If you’ve been thinking about selling your house, you’ve probably heard that the market’s cooling off, or “resetting” (as Federal Reserve Chairman, Jerome Powell, recently put it.) So you might be wondering if that means you won’t be able to get as much money for your house as your neighbors did a few weeks back.
On the other hand, there are still reports that house prices are still rising, like in this realtor.com article, which makes you wonder if you could actually get more money than they did!
So, what’s the truth?
There’s no one-size-fits-all answer to that question. Real estate functions on a very local level, and much of what you read is referring to the broader, national market. Not only does the general area you live in matter, but the specific price range or neighborhood your house is in can affect whether or not you get more or less for your house.

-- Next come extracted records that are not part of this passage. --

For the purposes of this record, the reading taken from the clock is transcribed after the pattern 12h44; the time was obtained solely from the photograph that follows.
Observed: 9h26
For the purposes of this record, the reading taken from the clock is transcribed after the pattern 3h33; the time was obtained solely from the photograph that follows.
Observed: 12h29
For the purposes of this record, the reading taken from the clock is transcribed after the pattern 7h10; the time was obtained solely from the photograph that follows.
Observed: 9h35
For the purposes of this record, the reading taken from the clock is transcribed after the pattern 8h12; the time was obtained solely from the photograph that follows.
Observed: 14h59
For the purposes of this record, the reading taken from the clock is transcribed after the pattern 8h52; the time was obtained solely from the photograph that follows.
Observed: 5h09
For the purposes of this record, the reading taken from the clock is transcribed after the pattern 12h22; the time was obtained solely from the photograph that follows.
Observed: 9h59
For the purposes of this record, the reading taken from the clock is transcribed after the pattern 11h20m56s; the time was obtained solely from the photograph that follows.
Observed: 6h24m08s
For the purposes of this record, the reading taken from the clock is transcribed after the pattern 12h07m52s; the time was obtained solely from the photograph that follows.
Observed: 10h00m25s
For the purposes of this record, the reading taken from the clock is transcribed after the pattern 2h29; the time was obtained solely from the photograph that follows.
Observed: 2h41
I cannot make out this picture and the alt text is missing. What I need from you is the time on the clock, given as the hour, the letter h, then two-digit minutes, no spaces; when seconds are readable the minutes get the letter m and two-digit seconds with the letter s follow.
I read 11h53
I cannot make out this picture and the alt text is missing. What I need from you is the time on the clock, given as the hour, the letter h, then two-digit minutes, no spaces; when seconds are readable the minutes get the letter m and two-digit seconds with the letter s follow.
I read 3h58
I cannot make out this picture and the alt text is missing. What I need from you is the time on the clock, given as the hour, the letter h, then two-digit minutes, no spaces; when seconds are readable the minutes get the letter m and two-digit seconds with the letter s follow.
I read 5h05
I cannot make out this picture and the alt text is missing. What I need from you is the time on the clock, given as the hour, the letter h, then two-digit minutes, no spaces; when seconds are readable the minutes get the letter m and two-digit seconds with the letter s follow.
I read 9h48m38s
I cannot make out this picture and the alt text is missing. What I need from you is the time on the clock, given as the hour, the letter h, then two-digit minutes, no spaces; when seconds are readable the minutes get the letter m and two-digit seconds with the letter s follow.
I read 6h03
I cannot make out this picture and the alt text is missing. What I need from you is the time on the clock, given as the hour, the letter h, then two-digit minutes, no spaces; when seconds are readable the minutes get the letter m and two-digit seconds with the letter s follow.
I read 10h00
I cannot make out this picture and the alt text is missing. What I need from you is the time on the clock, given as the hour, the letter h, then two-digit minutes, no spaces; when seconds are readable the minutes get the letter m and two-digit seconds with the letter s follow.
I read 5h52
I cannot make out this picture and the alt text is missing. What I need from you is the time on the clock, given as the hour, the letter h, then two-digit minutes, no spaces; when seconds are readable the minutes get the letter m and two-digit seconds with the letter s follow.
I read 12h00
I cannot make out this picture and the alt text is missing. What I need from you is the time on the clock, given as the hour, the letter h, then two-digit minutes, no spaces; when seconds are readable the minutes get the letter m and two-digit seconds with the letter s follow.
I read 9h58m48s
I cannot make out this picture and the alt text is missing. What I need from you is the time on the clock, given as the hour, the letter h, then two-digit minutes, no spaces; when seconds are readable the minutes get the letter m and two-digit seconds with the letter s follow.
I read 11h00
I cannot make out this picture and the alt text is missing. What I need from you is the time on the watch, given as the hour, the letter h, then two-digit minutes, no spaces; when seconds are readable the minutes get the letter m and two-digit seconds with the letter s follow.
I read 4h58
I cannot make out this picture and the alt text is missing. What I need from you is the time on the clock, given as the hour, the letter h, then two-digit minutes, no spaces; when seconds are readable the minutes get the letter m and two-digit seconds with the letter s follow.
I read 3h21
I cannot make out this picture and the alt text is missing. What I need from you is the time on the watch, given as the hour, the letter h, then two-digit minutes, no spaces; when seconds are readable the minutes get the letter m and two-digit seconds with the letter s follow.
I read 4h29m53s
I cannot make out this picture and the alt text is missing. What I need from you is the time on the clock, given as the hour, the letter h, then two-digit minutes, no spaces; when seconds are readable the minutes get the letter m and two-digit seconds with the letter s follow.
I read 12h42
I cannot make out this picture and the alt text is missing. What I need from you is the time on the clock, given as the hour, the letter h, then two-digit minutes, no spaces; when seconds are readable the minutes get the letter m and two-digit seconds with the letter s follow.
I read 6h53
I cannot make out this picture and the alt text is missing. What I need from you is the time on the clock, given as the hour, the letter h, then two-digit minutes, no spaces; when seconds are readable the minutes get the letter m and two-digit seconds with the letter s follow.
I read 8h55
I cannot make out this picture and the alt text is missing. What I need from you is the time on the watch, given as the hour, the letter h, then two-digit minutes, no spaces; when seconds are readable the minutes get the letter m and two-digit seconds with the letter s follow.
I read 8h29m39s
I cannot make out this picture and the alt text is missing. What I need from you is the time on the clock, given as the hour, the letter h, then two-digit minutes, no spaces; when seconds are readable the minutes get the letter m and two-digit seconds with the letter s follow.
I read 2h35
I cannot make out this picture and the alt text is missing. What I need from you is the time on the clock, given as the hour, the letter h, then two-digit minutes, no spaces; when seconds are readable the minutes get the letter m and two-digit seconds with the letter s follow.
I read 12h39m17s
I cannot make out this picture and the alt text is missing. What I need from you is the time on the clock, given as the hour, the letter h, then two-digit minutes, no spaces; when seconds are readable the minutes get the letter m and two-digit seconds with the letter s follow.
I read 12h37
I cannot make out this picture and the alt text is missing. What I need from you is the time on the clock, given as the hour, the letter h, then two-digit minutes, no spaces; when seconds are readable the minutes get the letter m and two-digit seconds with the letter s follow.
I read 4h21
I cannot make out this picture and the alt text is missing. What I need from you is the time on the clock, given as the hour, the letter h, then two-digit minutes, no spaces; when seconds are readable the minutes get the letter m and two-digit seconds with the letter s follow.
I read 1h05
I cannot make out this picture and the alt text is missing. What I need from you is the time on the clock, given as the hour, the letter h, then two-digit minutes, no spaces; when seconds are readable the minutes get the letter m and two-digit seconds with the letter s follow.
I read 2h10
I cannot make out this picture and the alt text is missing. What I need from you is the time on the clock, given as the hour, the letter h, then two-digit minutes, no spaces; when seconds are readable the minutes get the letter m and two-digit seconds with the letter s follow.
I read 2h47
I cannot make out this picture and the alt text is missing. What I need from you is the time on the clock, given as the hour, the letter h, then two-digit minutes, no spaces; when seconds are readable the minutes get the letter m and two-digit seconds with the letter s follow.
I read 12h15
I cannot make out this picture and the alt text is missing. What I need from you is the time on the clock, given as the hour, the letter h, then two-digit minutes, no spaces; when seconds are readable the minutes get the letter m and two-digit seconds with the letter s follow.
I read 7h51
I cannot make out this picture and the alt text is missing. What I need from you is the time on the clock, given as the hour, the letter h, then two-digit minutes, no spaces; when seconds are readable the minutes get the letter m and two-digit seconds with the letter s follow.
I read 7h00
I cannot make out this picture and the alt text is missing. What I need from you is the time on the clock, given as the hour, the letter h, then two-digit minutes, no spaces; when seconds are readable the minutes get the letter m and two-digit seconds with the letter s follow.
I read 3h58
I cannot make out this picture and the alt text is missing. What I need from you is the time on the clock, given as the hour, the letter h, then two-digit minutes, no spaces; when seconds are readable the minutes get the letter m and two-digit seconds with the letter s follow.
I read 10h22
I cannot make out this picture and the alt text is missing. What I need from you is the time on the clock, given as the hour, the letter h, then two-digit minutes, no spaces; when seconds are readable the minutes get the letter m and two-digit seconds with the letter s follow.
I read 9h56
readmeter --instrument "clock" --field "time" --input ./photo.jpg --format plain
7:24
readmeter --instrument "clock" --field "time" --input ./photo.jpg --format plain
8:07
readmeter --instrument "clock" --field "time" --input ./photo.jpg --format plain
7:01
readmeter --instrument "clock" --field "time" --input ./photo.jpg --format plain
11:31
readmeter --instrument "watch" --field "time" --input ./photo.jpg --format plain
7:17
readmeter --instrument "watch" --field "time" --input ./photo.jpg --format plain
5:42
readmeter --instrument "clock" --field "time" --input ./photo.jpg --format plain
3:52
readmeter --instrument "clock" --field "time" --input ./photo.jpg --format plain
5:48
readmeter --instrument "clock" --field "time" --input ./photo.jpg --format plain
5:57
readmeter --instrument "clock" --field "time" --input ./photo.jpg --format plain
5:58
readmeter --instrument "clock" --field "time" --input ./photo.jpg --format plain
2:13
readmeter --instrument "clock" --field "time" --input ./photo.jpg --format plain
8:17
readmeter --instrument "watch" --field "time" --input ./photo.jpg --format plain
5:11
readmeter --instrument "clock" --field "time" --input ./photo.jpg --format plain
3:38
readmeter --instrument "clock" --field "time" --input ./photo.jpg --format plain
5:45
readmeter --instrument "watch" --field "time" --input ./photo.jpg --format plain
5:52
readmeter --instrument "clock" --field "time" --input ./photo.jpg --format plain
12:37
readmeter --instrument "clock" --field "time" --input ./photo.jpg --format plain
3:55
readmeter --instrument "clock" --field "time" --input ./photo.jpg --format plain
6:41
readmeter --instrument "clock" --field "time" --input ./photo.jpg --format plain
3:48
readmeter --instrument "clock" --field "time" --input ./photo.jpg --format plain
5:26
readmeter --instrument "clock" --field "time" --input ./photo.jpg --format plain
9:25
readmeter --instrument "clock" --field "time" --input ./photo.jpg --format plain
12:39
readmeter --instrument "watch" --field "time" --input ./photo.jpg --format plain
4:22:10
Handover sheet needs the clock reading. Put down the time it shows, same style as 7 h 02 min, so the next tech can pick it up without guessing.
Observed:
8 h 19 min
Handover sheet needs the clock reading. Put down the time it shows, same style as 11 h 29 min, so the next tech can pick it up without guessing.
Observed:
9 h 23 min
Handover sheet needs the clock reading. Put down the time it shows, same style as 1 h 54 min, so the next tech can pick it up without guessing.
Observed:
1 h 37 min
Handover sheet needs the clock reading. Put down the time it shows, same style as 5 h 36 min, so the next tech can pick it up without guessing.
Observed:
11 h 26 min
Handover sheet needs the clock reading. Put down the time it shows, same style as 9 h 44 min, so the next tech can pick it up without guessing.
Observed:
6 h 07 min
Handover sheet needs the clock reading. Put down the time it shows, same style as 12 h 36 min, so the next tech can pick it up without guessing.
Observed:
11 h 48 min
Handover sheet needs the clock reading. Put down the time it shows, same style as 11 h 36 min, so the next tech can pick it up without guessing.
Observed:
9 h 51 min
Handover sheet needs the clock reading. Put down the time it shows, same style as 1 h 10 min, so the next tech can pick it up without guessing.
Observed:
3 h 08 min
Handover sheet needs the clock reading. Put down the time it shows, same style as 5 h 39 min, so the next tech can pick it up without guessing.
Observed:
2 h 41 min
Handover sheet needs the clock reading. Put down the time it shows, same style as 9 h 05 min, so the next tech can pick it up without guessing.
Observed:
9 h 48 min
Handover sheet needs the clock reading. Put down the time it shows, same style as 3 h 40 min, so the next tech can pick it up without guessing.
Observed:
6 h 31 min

For instance, if your house is in a price range for first-time buyers in your area, the higher interest rates could easily affect how much buyers are willing or able to offer. On the other hand, if your house is in an affluent area and there are a lot of cash buyers, prices may not be affected as much. And a lot depends on how many homes are for sale—if there is still low inventory in your area, and a lot of buyers, then prices may stay strong.
While pricing your home appropriately is always important, it’s even more important to do so in this market. You obviously don’t want to price lower than you have to if the market data doesn’t show signs of lower sales prices, yet you don’t want to shoot for a record-breaking price and have your house sit on the market and not sell.
The problem is, when determining the value and list price for your house, you have to rely on recently sold homes as your proof and basis. The houses that are considered “recently sold” were on the market a few months back. And with the market reportedly shifting, that’s ancient history when you consider how much interest rates have gone up in the past few months, after those homes went under contract. Until the houses that went into escrow between then and now actually close, it’s a guessing game as to how much they actually sold for.
So, here are some thoughts to help you think about if you’re putting your house on the market in the near future:
- Price based upon recent comps, but be ready to reduce. Base your asking price off of recently sold houses that are similar to yours. But pay close attention to how the market reacts over the first couple of weeks. If it appears buyers aren’t going to make offers, you may want to consider a price reduction.
- Give it some time. Sellers have gotten used to houses selling in mere hours or days, not weeks or months! If yours doesn’t, that doesn’t necessarily mean that buyers think your house is overpriced. As the market shifts, it may just take more time for a house to sell. But generally speaking, you can get a sense of how buyers feel about your price within the first couple of weeks of listing your house in any market. So, give it a couple of weeks to a month and assess your pricing at that point. If buyer reactions and any new data available at that time point to a reduction, then consider doing so.
Interest rates do and don’t matter to sellers. There’s a lot of talk about interest rates affecting the market. The interest rates affect how much it costs borrowers per thousand dollars borrowed. So, in a sense, that’s not your problem to deal with. They have to deal with how much they can afford to spend, and what is available for that amount. As long as there are buyers in your area and price range who can afford what you’re asking and are willing to pay it, their interest rate doesn’t affect you. However, if current buyers aren’t willing to pay as much for your house as previous buyers might have because their dollar isn’t stretching as far, then it does affect you.
Be aware that interest rates have gone up considerably, and may go up more over the coming months. But more importantly, be aware of how much that is affecting the buyers in your area and price range. Just keep in mind, the Fed is actively trying to impact the real estate market by adjusting rates, so if you’re on the fence about selling and worried the rates will affect the value of your house, you may want to do it sooner than later.
The real estate market is shifting in many areas, but that doesn’t necessarily mean the value of your house is affected—at least yet.
If you’re going to list your house soon, you have the advantage of basing your asking price off of recently sold houses that are similar to yours, which were likely at historically high prices. Just make sure to keep your eye on the reaction of the market and any new sales data that comes in over the course of the first couple of weeks to a month. If there are no offers on your property, or signs of interest on the part of any buyers, then consider reducing your price.